> _EXERCISE DETAILS_: Report all lines in the records that hold the string "down".

> _INFORMATION SHOWN_:
----------
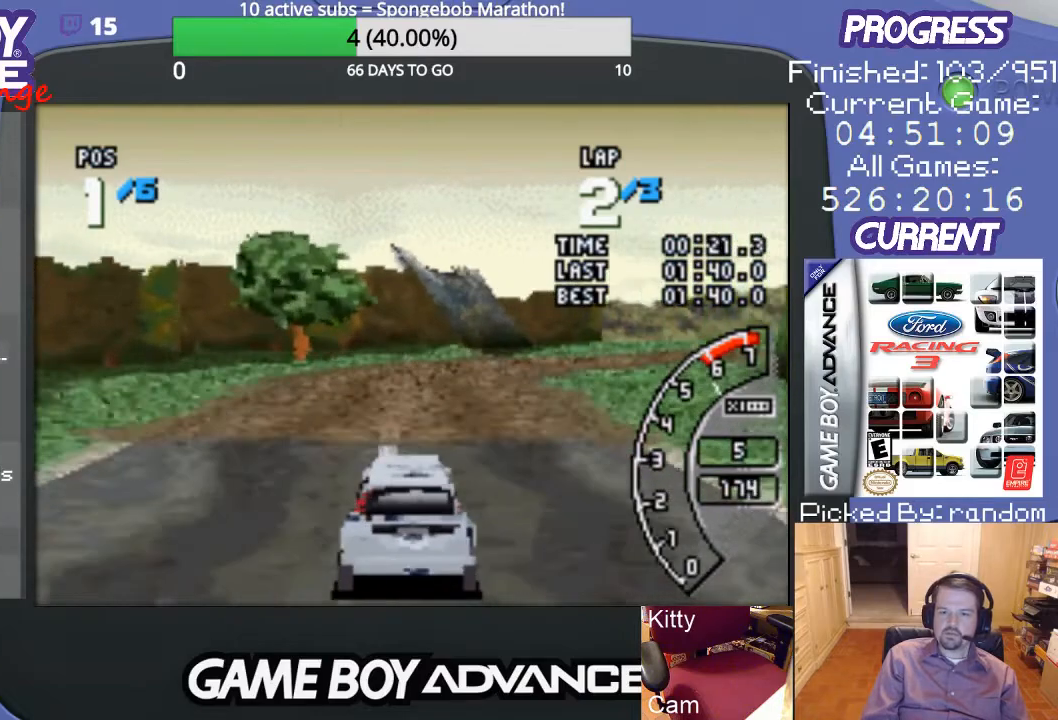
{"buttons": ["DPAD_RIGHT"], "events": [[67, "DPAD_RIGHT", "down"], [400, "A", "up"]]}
----------
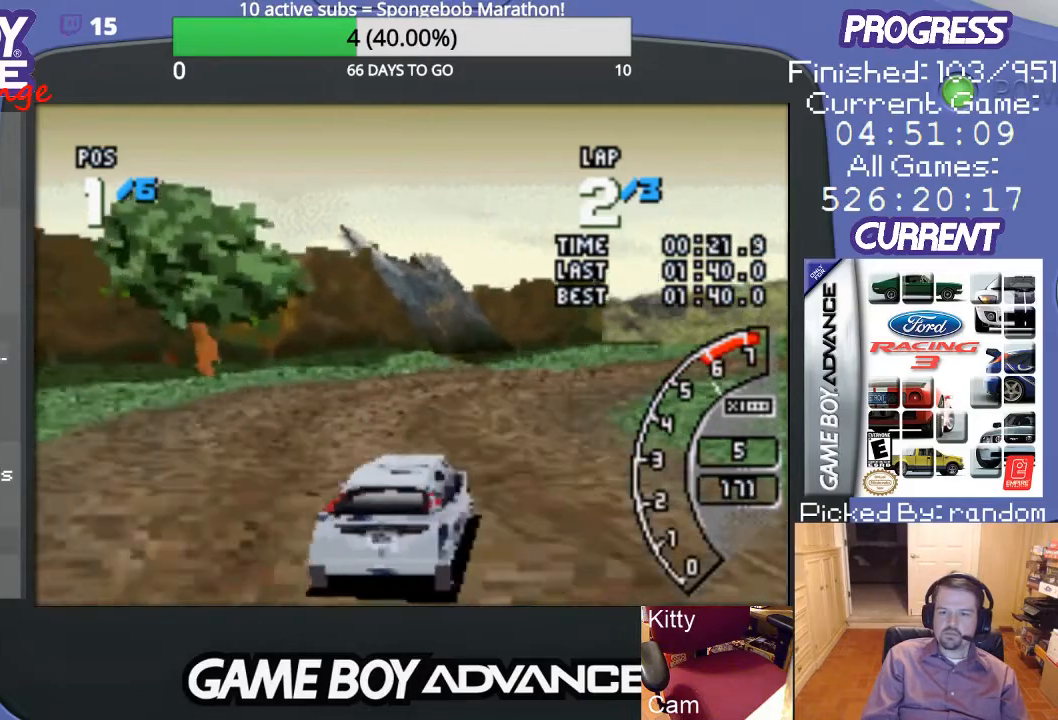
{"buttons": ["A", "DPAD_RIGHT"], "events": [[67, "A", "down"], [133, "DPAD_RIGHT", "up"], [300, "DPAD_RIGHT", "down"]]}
----------
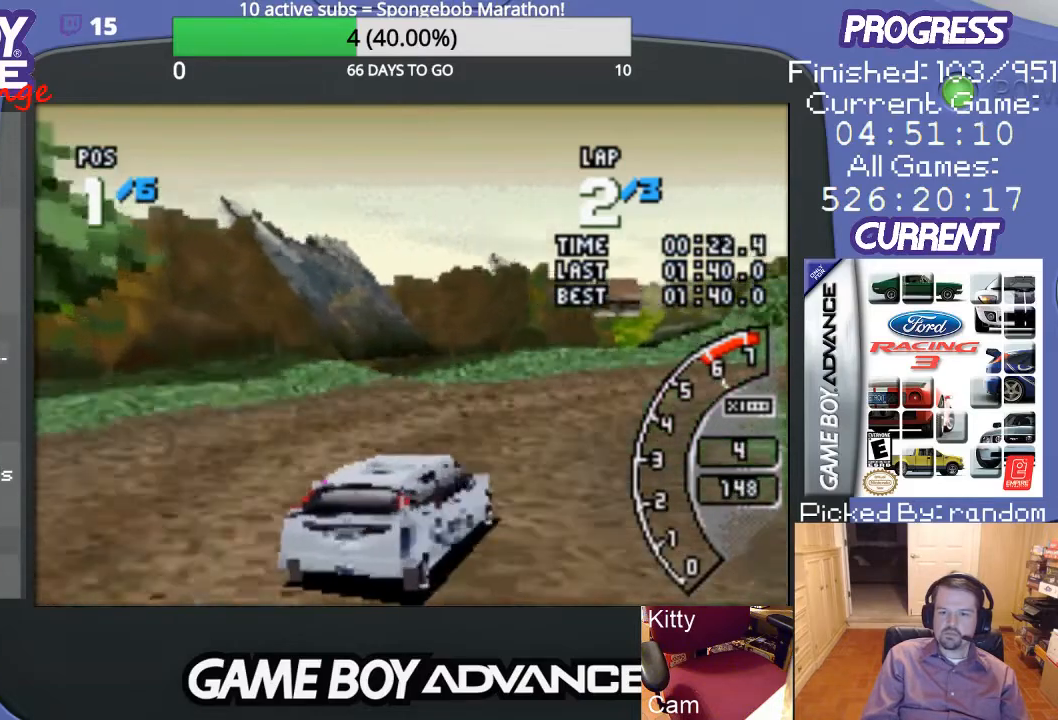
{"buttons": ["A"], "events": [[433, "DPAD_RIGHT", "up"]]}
----------
> _WRITTEN REPLY_:
{"buttons": ["DPAD_RIGHT"], "events": [[67, "DPAD_RIGHT", "down"], [400, "A", "up"]]}
{"buttons": ["A", "DPAD_RIGHT"], "events": [[67, "A", "down"], [133, "DPAD_RIGHT", "up"], [300, "DPAD_RIGHT", "down"]]}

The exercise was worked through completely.